The folks at Red’s Army deserve an award for keeping up with the four-time NBA All-Star’s Anta tour, and fan extraordinaire @KWAPT has more Chinese sources than the CIA. For the most part, Rondo provided the same stock answers we’ve grown accustomed to — “My leadership role has grown each year” and Kevin Garnett‘s “like a big brother to me” — but his answer to a question about whether Marcus Smart could start in the backcourt this season provided some insight into his feelings about the Celtics drafting another guard with the No. 6 overall pick.
“No,” Rondo said flatly. “He’ll play a lot of minutes, but starting as a rookie at the guard position is probably impossible or one of the toughest things you can do. Only so many guards have done it in the past, especially playing at that high level, but he’ll be ready. He’ll come in ready. He seems pretty humble, and we’ll get to work.”
Avery Bradley is probably Rondo’s closest confidant on the team, so it should come as no surprise he knocked Smart down a notch, but his response also suggests he fully expects to start the season on the Celtics. Still, the roster’s youth with the additions of Smart and James Young seems to be a sticking point for Rondo.
|Avery Bradley: Celtics have chance to make playoffs||08.21.14 at 6:07 pm ET|
Consider Avery Bradley the first to declare the Celtics a playoff team this season, and he won’t be the last. In all honesty, would you want a player who entered the season already resigned to the lottery? Of course you wouldn’t.

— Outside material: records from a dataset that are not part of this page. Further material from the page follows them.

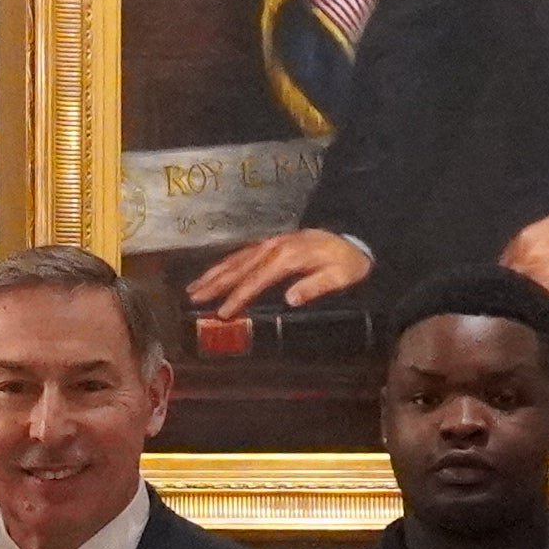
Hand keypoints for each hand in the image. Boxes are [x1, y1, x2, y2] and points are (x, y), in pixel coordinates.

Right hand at [184, 227, 368, 316]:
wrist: (354, 237)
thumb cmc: (348, 262)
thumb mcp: (340, 276)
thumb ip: (315, 286)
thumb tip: (290, 299)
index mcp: (288, 258)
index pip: (257, 280)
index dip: (238, 297)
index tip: (222, 312)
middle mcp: (274, 248)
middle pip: (239, 267)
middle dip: (215, 284)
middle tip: (193, 298)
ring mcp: (271, 243)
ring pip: (236, 259)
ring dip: (214, 273)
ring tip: (194, 287)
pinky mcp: (272, 243)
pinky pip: (243, 253)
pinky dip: (225, 263)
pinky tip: (214, 273)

“I feel like we have a chance to make the playoffs and make a lot of noise this year if we listen to [Celtics coach] Brad [Stevens],” Bradley told reporters from his youth basketball camp in Dartmouth. The former second-team All-Defensive selection added, “I feel like we have a chance to be a top-10 defensive team in the NBA this year.”

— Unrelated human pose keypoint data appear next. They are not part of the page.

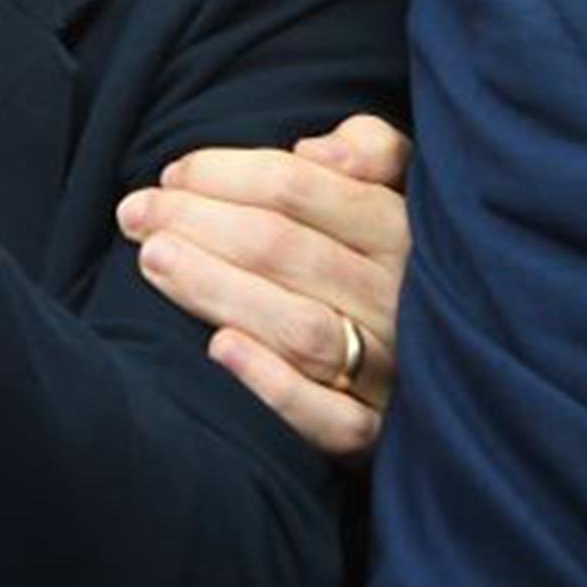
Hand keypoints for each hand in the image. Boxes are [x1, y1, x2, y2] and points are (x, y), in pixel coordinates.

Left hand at [116, 115, 411, 457]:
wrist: (451, 370)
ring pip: (299, 328)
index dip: (223, 174)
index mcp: (404, 230)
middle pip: (284, 250)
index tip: (170, 174)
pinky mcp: (378, 435)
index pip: (299, 188)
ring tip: (153, 260)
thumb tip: (315, 151)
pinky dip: (274, 386)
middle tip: (135, 214)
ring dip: (216, 289)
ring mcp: (393, 371)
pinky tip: (218, 350)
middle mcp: (401, 299)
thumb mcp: (396, 188)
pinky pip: (332, 420)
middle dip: (198, 223)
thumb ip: (370, 151)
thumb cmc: (384, 259)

While any NBA player worth his salt — and Bradley’s new four-year, $32 million deal can buy an awful lot of sodium chloride — should believe both statements to be true, the question is whether either is believable. The Celtics finished with the league’s fourth-worst record (25-57) and ranked 19th in points allowed per 100 possessions (108.6). Have they done enough to climb 14 games in the standings and allow .025 fewer points per possession?
Barring a trade, the Celtics will feature at least 10 of the 15 players who finished last season. They’ve replaced Kris Humphries and Jerryd Bayless with Tyler Zeller and Marcus Thornton while adding Evan Turner and a pair of rookies. Marcus Smart is the only one of the bunch who comes with a solid reputation defensively, and he’s expected to play behind Rajon Rondo to start the year. That’s not much of a sales pitch.
Rondo is the wild card, of course, and Bradley suggested his backcourt mate has returned to form as the player who earned Third Team All-NBA and Second Team All-Defensive honors during his last healthy season. While a three-headed monster of Rondo, Bradley and Smart could theoretically form one of the league’s grittiest guard groups defensively, the Celtics still lack the rim-protecting big Danny Ainge sought this summer. Are you confident Tyler Zeller, Kelly Olynyk and Jeff Green can hold down the frontcourt? Me neither.
Meanwhile, the Eastern Conference’s other sub-.500 squads all took steps forward. The Hawks return a healthy Al Horford. The Knicks surrounded Carmelo Anthony with a few more serviceable players, including Jose Calderon and Samuel Dalembert. The Cavaliers did something, although I can’t quite remember what it was. The Pistons hired a coach with a history of winning two-thirds of his regular-season games. And the Magic, 76ers and Bucks respectively added young talent, a healthy impact center and a combination of the two.
So maybe it’s a stretch to imagine the Celtics a playoff team with staunch defense. Or maybe Stevens can extract career years from Rondo, Bradley and Jeff Green; help Olynyk, Zeller and Jared Sullinger make the leap; expedite Smart and James Young‘s contributions; and invent a time machine for Gerald Wallace. Either way, the only way the C’s come close to proving Bradley right is to match his confidence entering training camp.